··· Input records ···
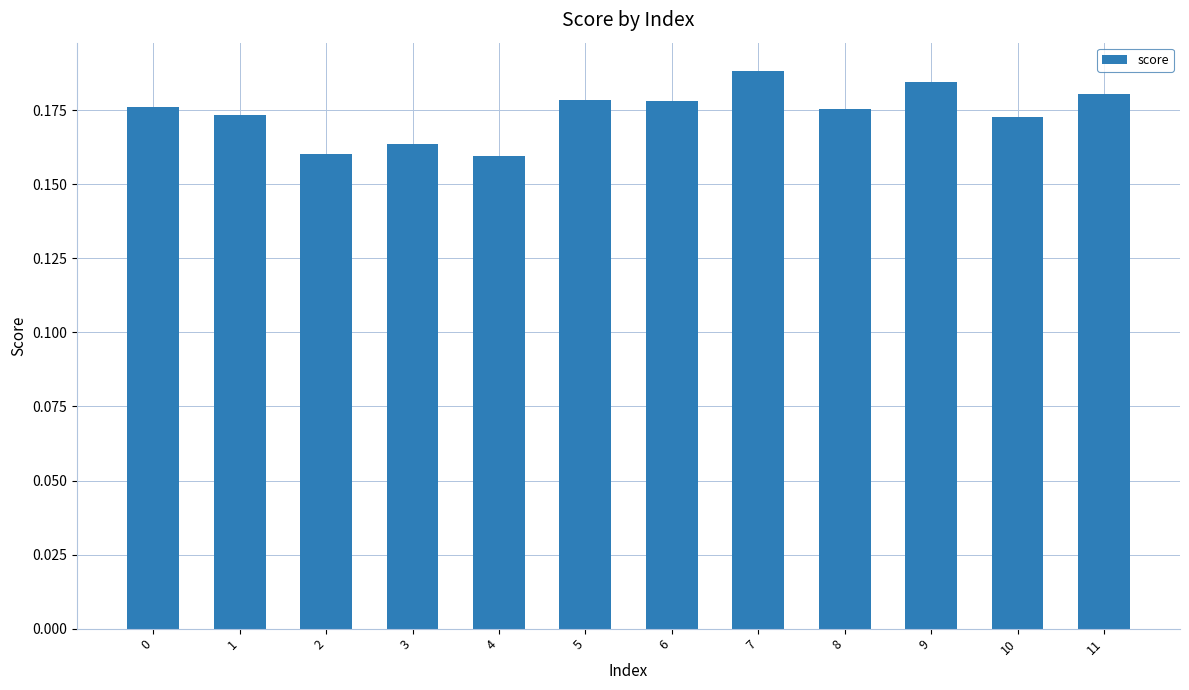

Which category has the highest value across all series?

7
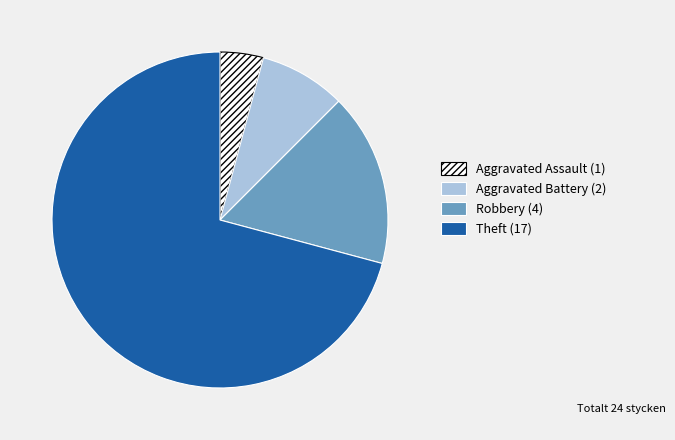

Rank the categories by value from lowest to highest.

Aggravated Assault, Aggravated Battery, Robbery, Theft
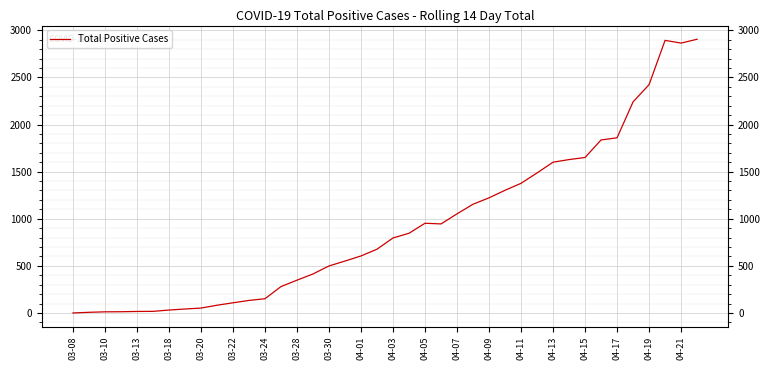

Is this an area chart (filled region under the line)?

No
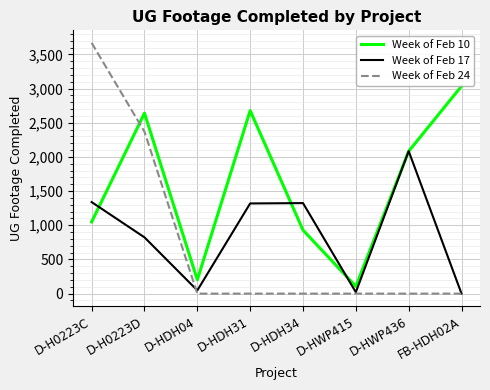

Between which two adjacent categories do Week of Feb 24 and Week of Feb 10 first intersect?

D-H0223C and D-H0223D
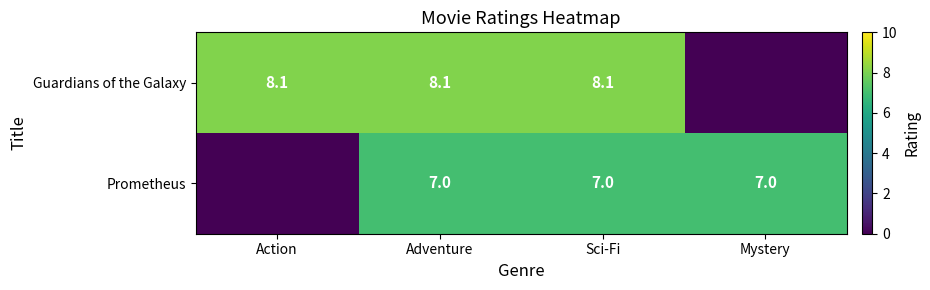

The value of Guardians of the Galaxy at Sci-Fi is 3.7. True or false?

False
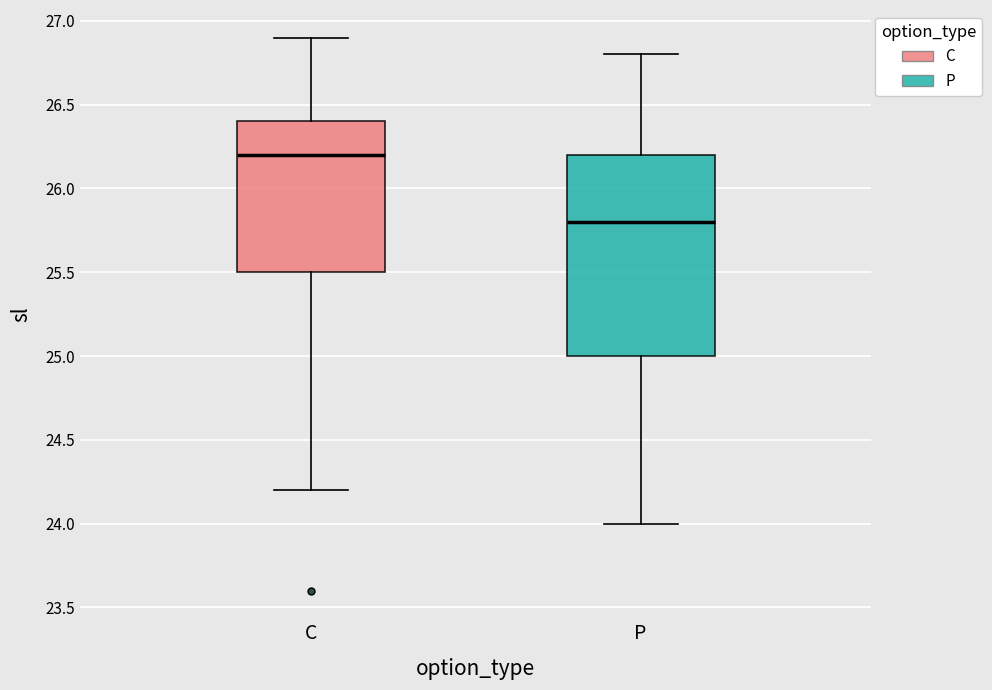

Reading left to right, transcribe this box plot: for each box, give where its median line is, the range the box spans, and where its two whiskers end, as read against the y-axis. The values are not printed on the chart, so give them approximately, as read against the axis.

C: median 26.2, box 25.5 to 26.4, whiskers 24.2 to 26.9
P: median 25.8, box 25.0 to 26.2, whiskers 24.0 to 26.8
···
• Assignment:
Copy out every row above word for word, omitting the pictures.

• Output for this exercise:
Which category has the highest value across all series?

7

Rank the categories by value from lowest to highest.

Aggravated Assault, Aggravated Battery, Robbery, Theft

Is this an area chart (filled region under the line)?

No

Between which two adjacent categories do Week of Feb 24 and Week of Feb 10 first intersect?

D-H0223C and D-H0223D

The value of Guardians of the Galaxy at Sci-Fi is 3.7. True or false?

False

Reading left to right, transcribe this box plot: for each box, give where its median line is, the range the box spans, and where its two whiskers end, as read against the y-axis. The values are not printed on the chart, so give them approximately, as read against the axis.

C: median 26.2, box 25.5 to 26.4, whiskers 24.2 to 26.9
P: median 25.8, box 25.0 to 26.2, whiskers 24.0 to 26.8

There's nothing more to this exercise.